Data to examine:
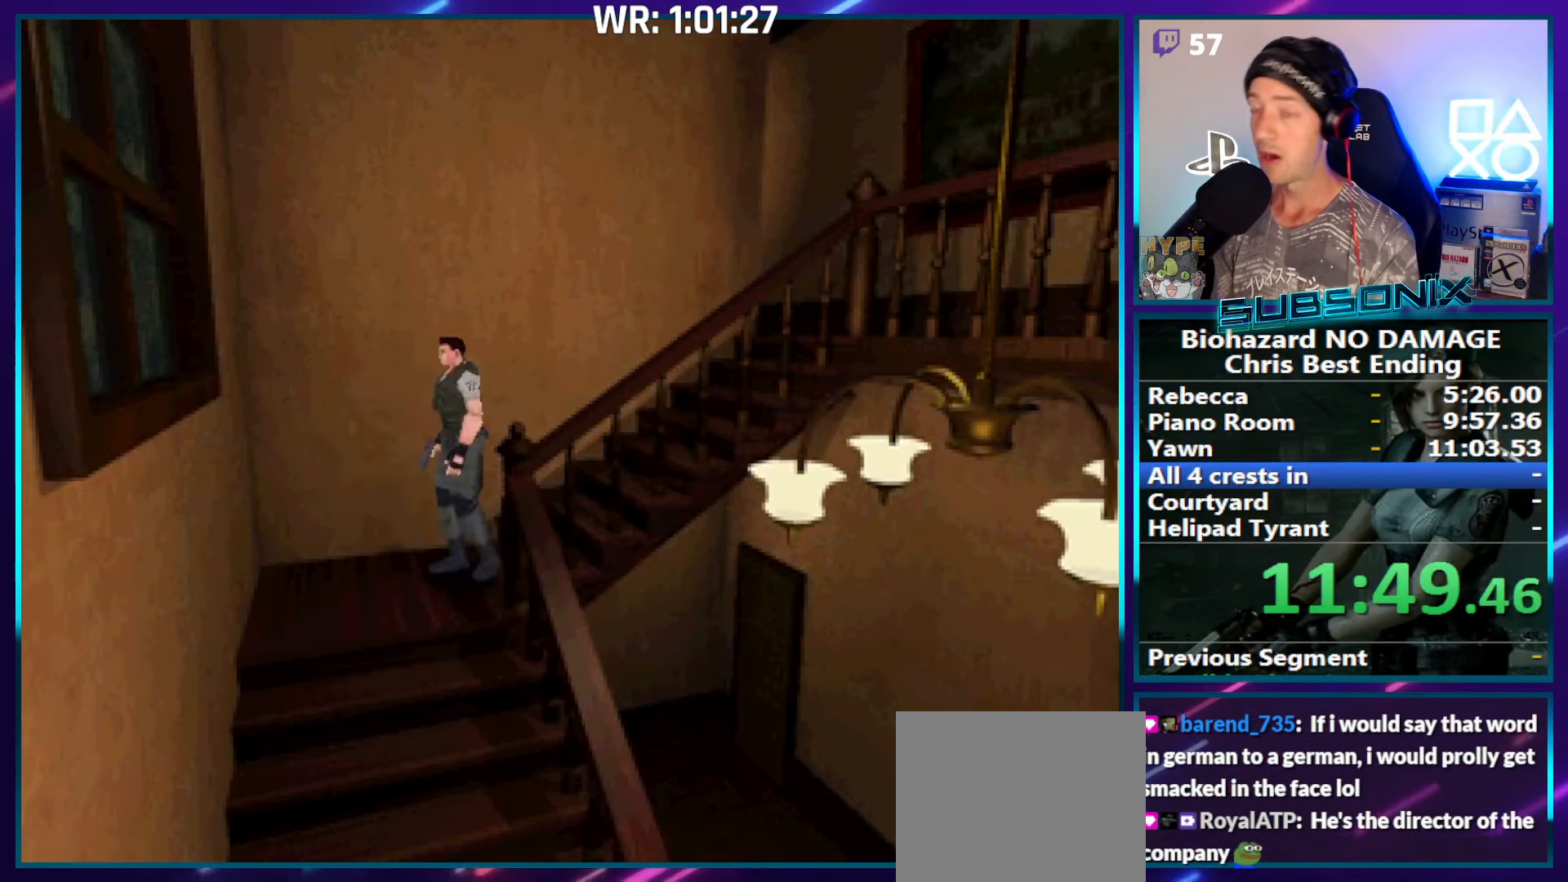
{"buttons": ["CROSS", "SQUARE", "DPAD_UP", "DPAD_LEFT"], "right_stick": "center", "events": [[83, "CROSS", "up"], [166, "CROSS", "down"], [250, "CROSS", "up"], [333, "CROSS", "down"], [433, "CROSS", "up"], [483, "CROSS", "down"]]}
---
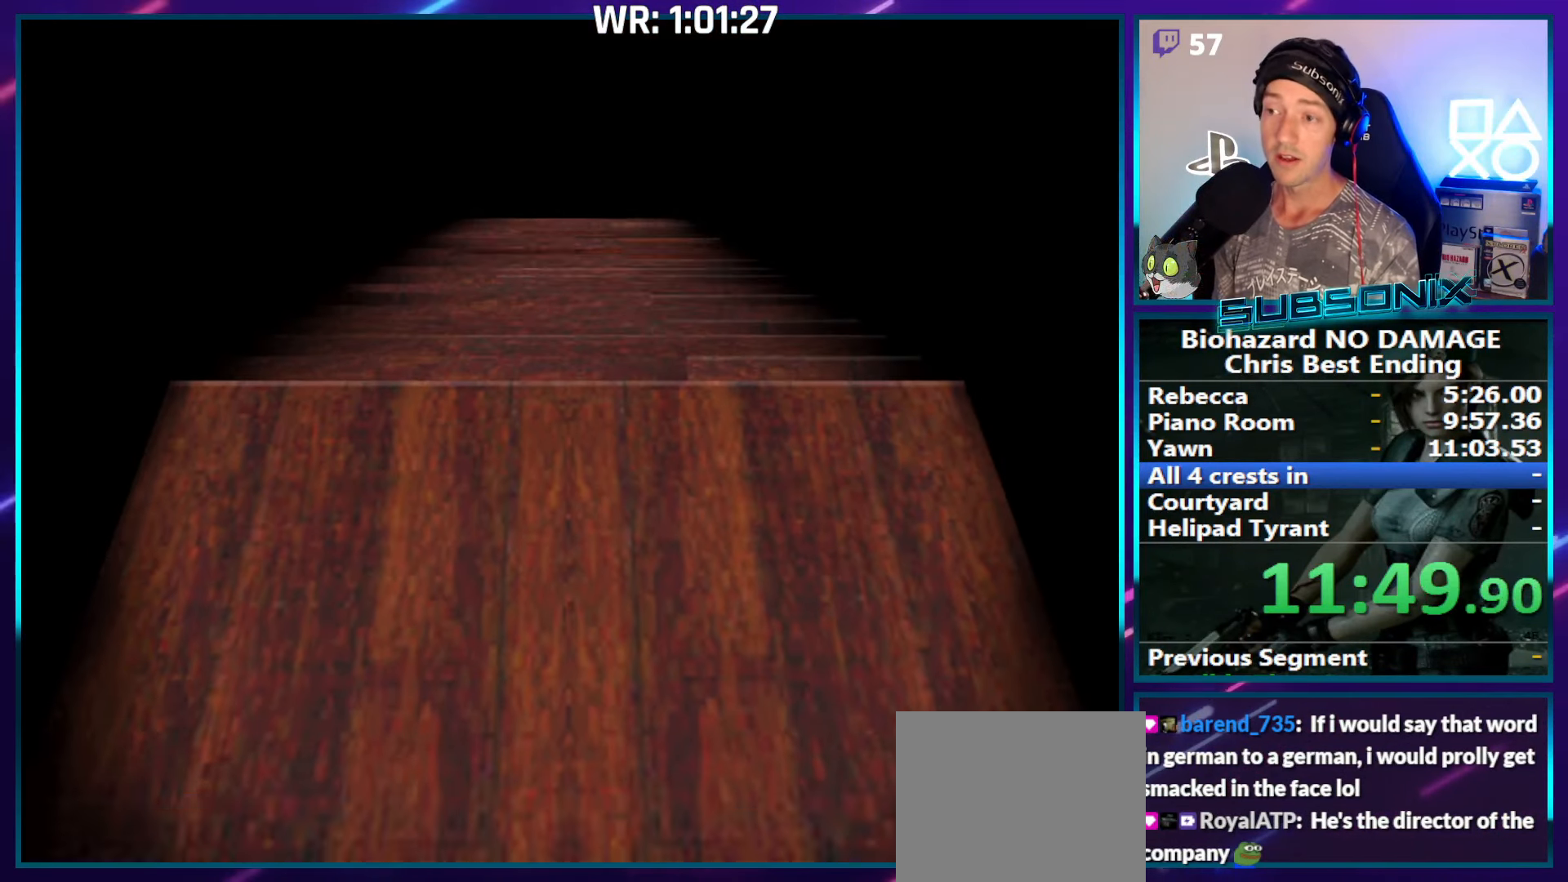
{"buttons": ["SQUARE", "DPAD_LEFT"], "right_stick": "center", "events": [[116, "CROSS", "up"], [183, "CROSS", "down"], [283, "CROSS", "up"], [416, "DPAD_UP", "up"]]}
==
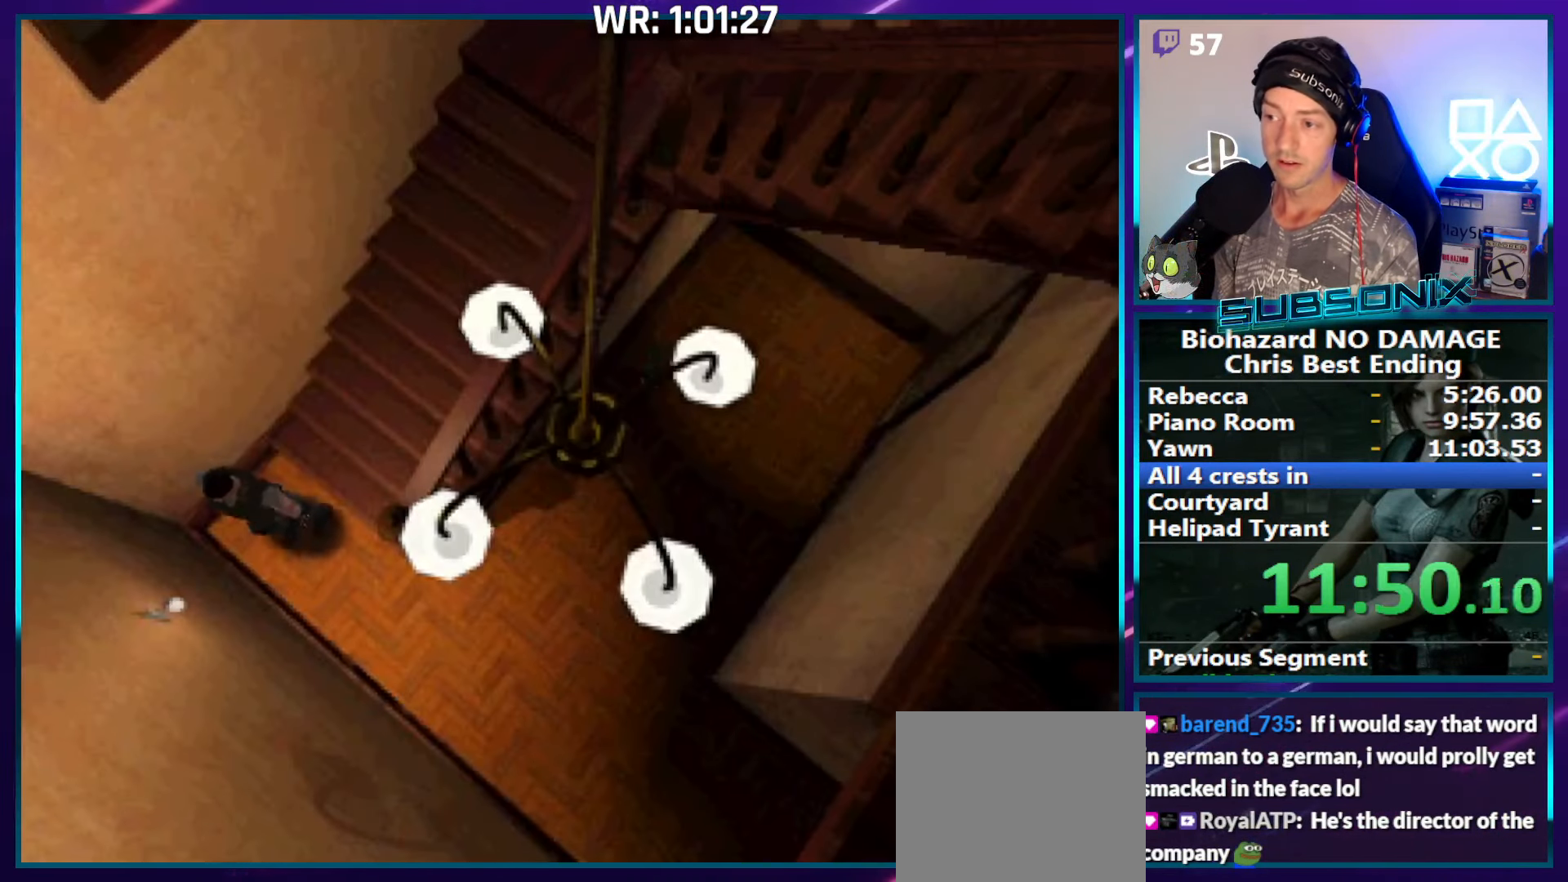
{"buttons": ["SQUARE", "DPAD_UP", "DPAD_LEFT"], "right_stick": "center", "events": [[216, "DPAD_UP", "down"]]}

Exercise objective: The answer must consist of each line in the entries above that includes "CROSS".

Answer:
{"buttons": ["CROSS", "SQUARE", "DPAD_UP", "DPAD_LEFT"], "right_stick": "center", "events": [[83, "CROSS", "up"], [166, "CROSS", "down"], [250, "CROSS", "up"], [333, "CROSS", "down"], [433, "CROSS", "up"], [483, "CROSS", "down"]]}
{"buttons": ["SQUARE", "DPAD_LEFT"], "right_stick": "center", "events": [[116, "CROSS", "up"], [183, "CROSS", "down"], [283, "CROSS", "up"], [416, "DPAD_UP", "up"]]}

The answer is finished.